Mais Tiribase ailleurs fait un autre rapport.

AMESTRIS.

Consens-tu que sa main en décide le sort ?

Tiens, vois, méchant ; approche, est-ce son caractère ?

Vous connaîtrez, Seigneur, ce billet de son Père.

OCHUS, lit.

J’ai sauvé Darius, mais sans aucun dessein

De le laisser maître de sa naissance.

La Princesse Amestris seule en a connaissance,

Et doit de Statira briguer pour lui la main.

Persans, acceptez-le pour Maître

Si jamais votre Roi consent à cet accord.

Le nom de Codoman qui déguise son sort

Vous le fera connaître.

Tiribase.

MÉGABISE.

Par quel fatal revers vois-je tout découvert ?

J’espère en Tiribase, et c’est lui qui me perd.

Ah Dieux ! injustes dieux, dont l’indigne colère

Pour condamner le Fils fait revivre le Père,

Vous, qui sembliez m’offrir l’appui de mes forfaits,

J’en vais souffrir la peine, êtes-vous satisfaits !

Oui, je ne suis qu’un fourbe et le Ciel m’abandonne

Quand ton trépas conclu m’assurait ta Couronne.

Venge, venge la Perse, et ces Dieux ennemis

Qui ne m’ont pas tenu ce qu’ils m’avaient promis,

Ces Dieux dont l’indulgence aux grands crimes propice

Tient le mien trop léger pour s’en rendre complice,

Leur secours est certain à qui n’ose en trembler,

Et pour en être digne il faut te ressembler.

OCHUS.

Qu’on l’ôte de mes yeux, attendant que ma haine

Par l’arrêt qu’il mérite ait résolu sa peine.

DARIUS.

Ah, Seigneur, si je puis...

MÉGABISE.

Ne lui demande rien,

Au défaut de son sang j’abandonne le mien.

Il faut qu’il soit versé, ce sang lâche et timide,

Qui trembla si longtemps pour un seul parricide,

L’avoir trop différé mérite le trépas,

Et je le punirais de ne me punir pas.

OCHUS.

Gardes, qu’on le réserve aux plus cruels supplices.

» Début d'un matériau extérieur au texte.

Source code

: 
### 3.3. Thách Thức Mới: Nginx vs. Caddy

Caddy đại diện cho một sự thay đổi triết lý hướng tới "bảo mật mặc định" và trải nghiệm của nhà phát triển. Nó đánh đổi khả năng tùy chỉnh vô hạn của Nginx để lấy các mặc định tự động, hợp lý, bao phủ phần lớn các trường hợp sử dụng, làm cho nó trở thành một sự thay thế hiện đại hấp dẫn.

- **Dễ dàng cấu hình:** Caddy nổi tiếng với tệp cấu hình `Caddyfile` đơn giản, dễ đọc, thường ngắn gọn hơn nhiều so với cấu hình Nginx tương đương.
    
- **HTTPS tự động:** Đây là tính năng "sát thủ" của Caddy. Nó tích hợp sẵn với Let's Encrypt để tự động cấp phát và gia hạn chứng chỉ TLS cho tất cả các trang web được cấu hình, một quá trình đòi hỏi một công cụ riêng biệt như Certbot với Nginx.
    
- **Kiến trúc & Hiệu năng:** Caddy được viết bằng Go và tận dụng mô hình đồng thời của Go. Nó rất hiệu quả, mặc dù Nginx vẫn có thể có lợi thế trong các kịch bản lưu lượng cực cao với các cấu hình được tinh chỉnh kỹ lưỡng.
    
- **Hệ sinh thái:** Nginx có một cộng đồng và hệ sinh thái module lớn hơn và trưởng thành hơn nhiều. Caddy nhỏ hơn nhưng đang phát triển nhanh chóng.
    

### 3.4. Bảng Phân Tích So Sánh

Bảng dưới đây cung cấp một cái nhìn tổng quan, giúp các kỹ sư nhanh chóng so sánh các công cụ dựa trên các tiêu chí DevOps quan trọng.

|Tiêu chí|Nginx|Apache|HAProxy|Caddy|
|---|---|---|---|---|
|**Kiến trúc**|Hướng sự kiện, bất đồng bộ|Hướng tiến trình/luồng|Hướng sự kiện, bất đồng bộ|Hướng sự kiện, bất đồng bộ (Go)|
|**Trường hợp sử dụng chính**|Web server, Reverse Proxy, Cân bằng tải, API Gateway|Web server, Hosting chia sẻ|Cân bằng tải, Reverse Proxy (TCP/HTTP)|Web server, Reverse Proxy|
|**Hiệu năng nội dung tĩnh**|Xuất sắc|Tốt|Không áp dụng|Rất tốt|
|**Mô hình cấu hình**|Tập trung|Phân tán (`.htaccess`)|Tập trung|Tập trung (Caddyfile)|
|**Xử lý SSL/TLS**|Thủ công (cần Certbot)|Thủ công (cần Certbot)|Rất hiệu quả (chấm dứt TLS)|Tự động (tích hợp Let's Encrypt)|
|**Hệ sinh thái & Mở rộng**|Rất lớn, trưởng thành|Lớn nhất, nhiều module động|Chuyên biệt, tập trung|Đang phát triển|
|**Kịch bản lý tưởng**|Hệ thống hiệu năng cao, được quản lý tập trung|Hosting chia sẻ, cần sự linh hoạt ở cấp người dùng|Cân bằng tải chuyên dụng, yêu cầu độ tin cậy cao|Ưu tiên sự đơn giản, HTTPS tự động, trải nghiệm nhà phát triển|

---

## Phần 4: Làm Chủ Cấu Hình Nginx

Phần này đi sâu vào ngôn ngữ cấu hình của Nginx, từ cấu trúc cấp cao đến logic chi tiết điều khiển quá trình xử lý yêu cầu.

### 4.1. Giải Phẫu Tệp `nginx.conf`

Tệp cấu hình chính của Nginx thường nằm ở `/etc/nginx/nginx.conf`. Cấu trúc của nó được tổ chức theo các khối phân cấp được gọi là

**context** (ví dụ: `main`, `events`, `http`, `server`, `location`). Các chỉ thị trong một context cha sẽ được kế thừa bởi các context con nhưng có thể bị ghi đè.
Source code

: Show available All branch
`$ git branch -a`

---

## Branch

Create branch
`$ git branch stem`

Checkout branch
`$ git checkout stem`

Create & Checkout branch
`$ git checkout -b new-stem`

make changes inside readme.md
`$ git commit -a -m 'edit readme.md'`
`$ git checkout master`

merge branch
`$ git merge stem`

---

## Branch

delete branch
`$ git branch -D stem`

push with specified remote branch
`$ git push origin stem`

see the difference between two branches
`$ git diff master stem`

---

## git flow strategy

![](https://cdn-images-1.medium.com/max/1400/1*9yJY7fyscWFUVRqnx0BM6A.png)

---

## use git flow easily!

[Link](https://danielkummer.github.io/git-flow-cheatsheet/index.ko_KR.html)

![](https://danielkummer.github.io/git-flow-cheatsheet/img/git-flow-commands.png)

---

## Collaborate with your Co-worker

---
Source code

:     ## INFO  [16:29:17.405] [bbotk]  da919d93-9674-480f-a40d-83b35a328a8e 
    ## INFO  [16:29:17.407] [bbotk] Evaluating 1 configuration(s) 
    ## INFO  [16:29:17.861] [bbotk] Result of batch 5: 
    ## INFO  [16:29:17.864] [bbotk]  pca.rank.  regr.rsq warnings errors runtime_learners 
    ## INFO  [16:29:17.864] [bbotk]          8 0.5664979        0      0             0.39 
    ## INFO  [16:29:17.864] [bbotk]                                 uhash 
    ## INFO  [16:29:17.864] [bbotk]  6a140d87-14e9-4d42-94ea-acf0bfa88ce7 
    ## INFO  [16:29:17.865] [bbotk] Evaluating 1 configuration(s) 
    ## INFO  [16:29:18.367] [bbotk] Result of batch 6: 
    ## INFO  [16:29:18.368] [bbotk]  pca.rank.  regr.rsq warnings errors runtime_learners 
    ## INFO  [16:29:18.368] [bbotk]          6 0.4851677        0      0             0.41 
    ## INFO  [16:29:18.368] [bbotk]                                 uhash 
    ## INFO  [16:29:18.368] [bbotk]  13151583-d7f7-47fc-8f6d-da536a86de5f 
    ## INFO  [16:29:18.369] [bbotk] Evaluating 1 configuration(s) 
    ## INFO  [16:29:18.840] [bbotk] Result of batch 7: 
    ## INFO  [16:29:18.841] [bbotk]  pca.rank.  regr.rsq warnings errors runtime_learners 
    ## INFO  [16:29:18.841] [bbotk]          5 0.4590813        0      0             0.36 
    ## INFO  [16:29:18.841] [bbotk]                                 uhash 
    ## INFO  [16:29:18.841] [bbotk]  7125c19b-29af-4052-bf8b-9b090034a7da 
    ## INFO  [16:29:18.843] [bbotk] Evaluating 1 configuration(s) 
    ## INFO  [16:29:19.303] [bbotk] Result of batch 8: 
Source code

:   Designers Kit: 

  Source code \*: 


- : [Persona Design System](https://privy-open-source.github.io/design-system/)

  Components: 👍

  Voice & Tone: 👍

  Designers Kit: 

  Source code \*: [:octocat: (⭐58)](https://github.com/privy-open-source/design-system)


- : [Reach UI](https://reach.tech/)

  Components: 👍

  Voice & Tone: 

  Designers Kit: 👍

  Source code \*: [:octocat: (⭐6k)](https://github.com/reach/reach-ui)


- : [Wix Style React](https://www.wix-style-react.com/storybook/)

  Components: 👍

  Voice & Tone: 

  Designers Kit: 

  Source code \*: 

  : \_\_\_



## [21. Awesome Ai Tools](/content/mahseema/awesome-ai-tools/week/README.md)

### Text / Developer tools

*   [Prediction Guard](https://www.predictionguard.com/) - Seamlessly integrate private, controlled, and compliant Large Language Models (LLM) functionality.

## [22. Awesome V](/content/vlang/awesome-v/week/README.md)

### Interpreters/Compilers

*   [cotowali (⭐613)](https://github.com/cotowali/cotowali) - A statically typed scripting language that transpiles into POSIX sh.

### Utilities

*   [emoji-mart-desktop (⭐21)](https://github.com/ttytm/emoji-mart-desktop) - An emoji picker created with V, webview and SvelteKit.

Mégabise rentre, et Ochus continue à parler à Darius.

Vous, à qui jusqu’ici j’ai fait tant d’injustices,

Et comme Codoman, et comme Darius,

Voudrez-vous oublier un indigne refus ?

Quand je vous devrais tout, ma fausse défiance...

DARIUS.

Ah, ne poursuivez point un discours qui m’offense.

Si du vrai Darius vous craignez les desseins,

Prévenez-en l’effet, sa vie est en vos mains.

Disposez-en, Seigneur, vous en êtes le maître.

OCHUS.

Nous n’aurons rien à craindre après la mort d’un traître,

Mais à tant de vertu pour répondre à mon tour,

Est-ce assez de l’hymen que pressait votre amour ?

Est-ce assez que ma Fille en soit la récompense ?

DARIUS.

C’est assez qu’un grand Roi me souffre l’espérance,

Pourvu que ma Princesse, exorable à mes vœux,

D’une heureuse union approuve les doux nœuds.

Ai-je montré, Madame, une flamme assez pure ?

STATIRA.

Aussi vous me voyez obéir sans murmure.

Jugez si dans mon cœur l’aveu de votre espoir

Pouvait mieux prévenir les ordres du devoir.

OCHUS.

Vous, ma Sœur, qu’aujourd’hui l’offre d’un Diadème

Chez les Cadusiens élève au rang suprême,

Confirmez-en l’accord, et comblant leurs souhaits,

Par l’hymen de leur Prince assurez-nous la paix.

Cependant, pour forcer l’imposture au silence,

Allons de Darius expliquer la naissance,

Et du faux et du vrai publiant les destins,

En faveur de ce nom faire grâce aux Mutins.